Tax Advisers Don’t Want To Know US Expats

Tax Advisers Don’t Want To Know US ExpatsUS expats are fast becoming the untouchables of the financial world as tougher regulation limits who can give them advice and handle their money.

Banks have already pulled the plug on many US expat accounts around the world due to the impositions required by the Foreign Account Tax Compliance Act (FATCA).

Now US based financial advisers claim they are waving goodbye to offshore clients because many consider they cannot keep up with the ‘know your customer’ rules for retirement savings.

American financial institutions, like banks and pension providers, are managing the wealth of their richest clients, but are allegedly quietly telling the rest that they are not wanted.

The requirement demands US advisers managing individual retirement accounts (IRAs), 401(k) plans and Keogh accounts must risk assess their clients attitude to investment and understand their personal financial needs and objectives.

FATCA compliance

Although the rules were introduced in 2003, FATCA has led many advisers to revisit their compliance – and many cannot see how the can know enough about their offshore clients to comply with the regulations.

The international financial landscape is changing for all expats, not just Americans, with the advent of closer technology ties between the leading industrial nations and offshore financial centres that were once suffered but are now becoming ‘legitimate’ by opening their secrets to outside scrutiny.

Advisers say banks and pension providers will keep customers with at least $500,000 in their retirement savings accounts, but will bid the rest farewell.

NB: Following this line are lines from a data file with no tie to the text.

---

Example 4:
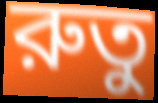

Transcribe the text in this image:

রুতু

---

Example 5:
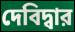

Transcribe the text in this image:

দেবিদ্বার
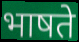
भाषते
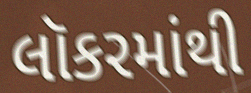
લૉકરમાંથી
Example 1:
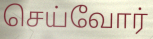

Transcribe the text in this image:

செய்வோர்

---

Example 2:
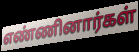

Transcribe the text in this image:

எண்ணினார்கள்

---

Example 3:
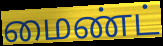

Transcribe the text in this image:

மைண்ட்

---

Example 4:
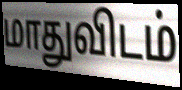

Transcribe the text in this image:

மாதுவிடம்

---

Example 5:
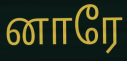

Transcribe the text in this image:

னாரே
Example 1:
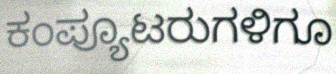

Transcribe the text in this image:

ಕಂಪ್ಯೂಟರುಗಳಿಗೂ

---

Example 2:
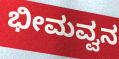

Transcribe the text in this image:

ಭೀಮವ್ವನ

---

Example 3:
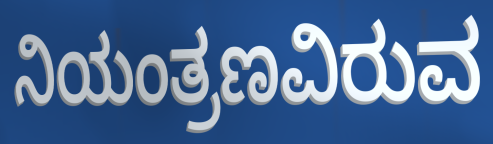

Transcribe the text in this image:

ನಿಯಂತ್ರಣವಿರುವ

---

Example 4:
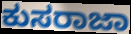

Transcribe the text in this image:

ಕುಸರಾಜಾ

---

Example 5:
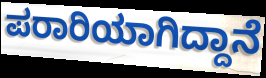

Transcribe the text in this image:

ಪರಾರಿಯಾಗಿದ್ದಾನೆ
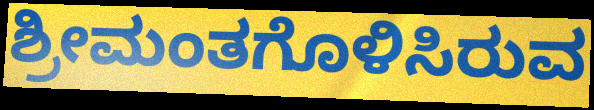
ಶ್ರೀಮಂತಗೊಳಿಸಿರುವ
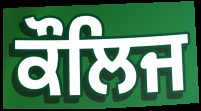
ਕੌਲਿਜ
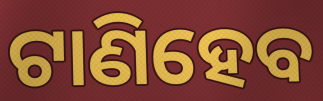
ଟାଣିହେବ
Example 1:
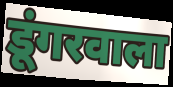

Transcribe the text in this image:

डूंगरवाला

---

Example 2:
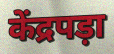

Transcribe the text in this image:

केंद्रपड़ा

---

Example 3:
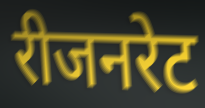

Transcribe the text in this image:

रीजनरेट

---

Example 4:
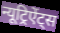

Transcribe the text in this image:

न्यूट्रिऐंट्स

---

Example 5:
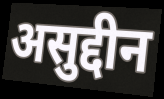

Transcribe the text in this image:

असुद्दीन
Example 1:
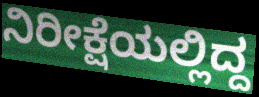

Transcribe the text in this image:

ನಿರೀಕ್ಷೆಯಲ್ಲಿದ್ದ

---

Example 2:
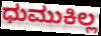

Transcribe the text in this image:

ಧುಮುಕಿಲ್ಲ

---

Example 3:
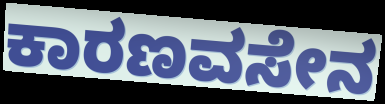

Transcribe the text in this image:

ಕಾರಣವಸೇನ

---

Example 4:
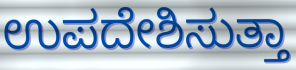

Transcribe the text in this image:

ಉಪದೇಶಿಸುತ್ತಾ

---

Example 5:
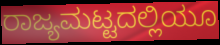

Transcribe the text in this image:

ರಾಜ್ಯಮಟ್ಟದಲ್ಲಿಯೂ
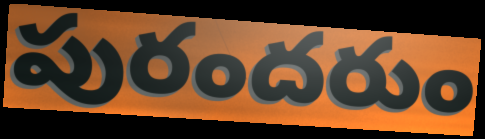
పురందరుం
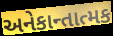
અનેકાન્તાત્મક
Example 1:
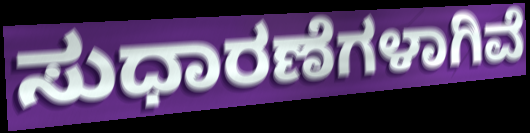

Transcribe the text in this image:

ಸುಧಾರಣೆಗಳಾಗಿವೆ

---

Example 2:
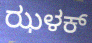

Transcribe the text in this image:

ಝಳಕ್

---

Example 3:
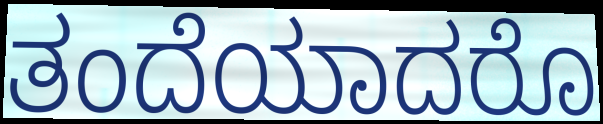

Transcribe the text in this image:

ತಂದೆಯಾದರೊ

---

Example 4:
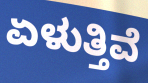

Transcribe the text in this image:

ಏಳುತ್ತಿವೆ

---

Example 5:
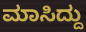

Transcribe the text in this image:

ಮಾಸಿದ್ದು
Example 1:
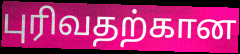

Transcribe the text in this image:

புரிவதற்கான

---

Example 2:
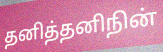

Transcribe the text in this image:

தனித்தனிநின்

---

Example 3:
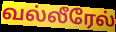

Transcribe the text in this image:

வல்லீரேல்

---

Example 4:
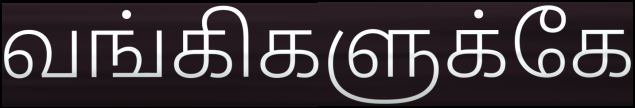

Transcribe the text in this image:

வங்கிகளுக்கே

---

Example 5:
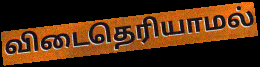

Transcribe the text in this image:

விடைதெரியாமல்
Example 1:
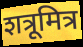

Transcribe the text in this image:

शत्रूमित्र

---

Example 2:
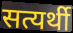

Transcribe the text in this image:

सत्यर्थी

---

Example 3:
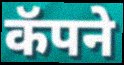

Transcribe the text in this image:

कॅपने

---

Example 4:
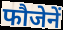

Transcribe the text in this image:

फौजेनें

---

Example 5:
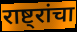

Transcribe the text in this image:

राष्ट्रांचा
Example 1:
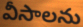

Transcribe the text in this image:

వీసాలను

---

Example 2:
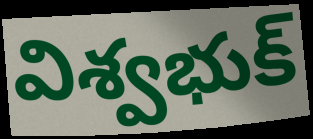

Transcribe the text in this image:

విశ్వభుక్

Some big American financial names, like Merrill Lynch, Morgan Stanley, PNC Bank, Vanguard and Fidelity are allegedly contacting expats and asking them to move on.

No problem, says FIRA

US Financial Industry Regulatory Authority (FIRA) claims expats and advisers may be exaggerating the problem as few complaints have been made about expat retirement accounts.

FIRA says this would indicate to them that there is no problem – or expats do not know FIRA can look into these complaints.

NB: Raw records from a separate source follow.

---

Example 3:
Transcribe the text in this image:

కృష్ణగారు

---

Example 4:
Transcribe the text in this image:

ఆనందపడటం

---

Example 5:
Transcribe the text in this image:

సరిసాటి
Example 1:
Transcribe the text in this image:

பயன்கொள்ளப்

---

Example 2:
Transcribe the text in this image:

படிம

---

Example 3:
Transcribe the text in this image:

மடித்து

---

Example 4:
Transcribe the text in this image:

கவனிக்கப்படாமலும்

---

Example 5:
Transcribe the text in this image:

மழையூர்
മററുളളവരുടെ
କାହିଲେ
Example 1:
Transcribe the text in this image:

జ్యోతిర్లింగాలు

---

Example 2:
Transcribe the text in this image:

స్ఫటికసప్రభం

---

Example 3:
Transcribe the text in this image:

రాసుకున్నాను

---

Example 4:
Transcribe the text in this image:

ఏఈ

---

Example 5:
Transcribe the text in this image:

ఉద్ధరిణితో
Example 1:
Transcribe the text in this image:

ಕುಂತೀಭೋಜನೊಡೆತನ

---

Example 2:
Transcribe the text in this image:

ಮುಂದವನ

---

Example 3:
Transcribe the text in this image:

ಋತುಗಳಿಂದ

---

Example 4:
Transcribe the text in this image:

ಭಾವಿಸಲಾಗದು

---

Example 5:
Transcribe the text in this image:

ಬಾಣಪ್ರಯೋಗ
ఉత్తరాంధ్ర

Other cite rising numbers of US taxpayers handing back their passports to avoid FATCA and tax problems – but although the number renouncing citizenship has increased, from around 850 to 1,400 a year, as a proportion of the 7 million US expats across the world, the total is minimal.

Tax advice is the issue that splits providers – those offering advice consider the know your customer rules prevent them from offering a full service, while financial firms offering no advice have no problems with expat customers.

So the message for US expats seems to be self-managed retirement investments are OK with most financial firms – but the options are disappearing fast if tax advice is wanted as well.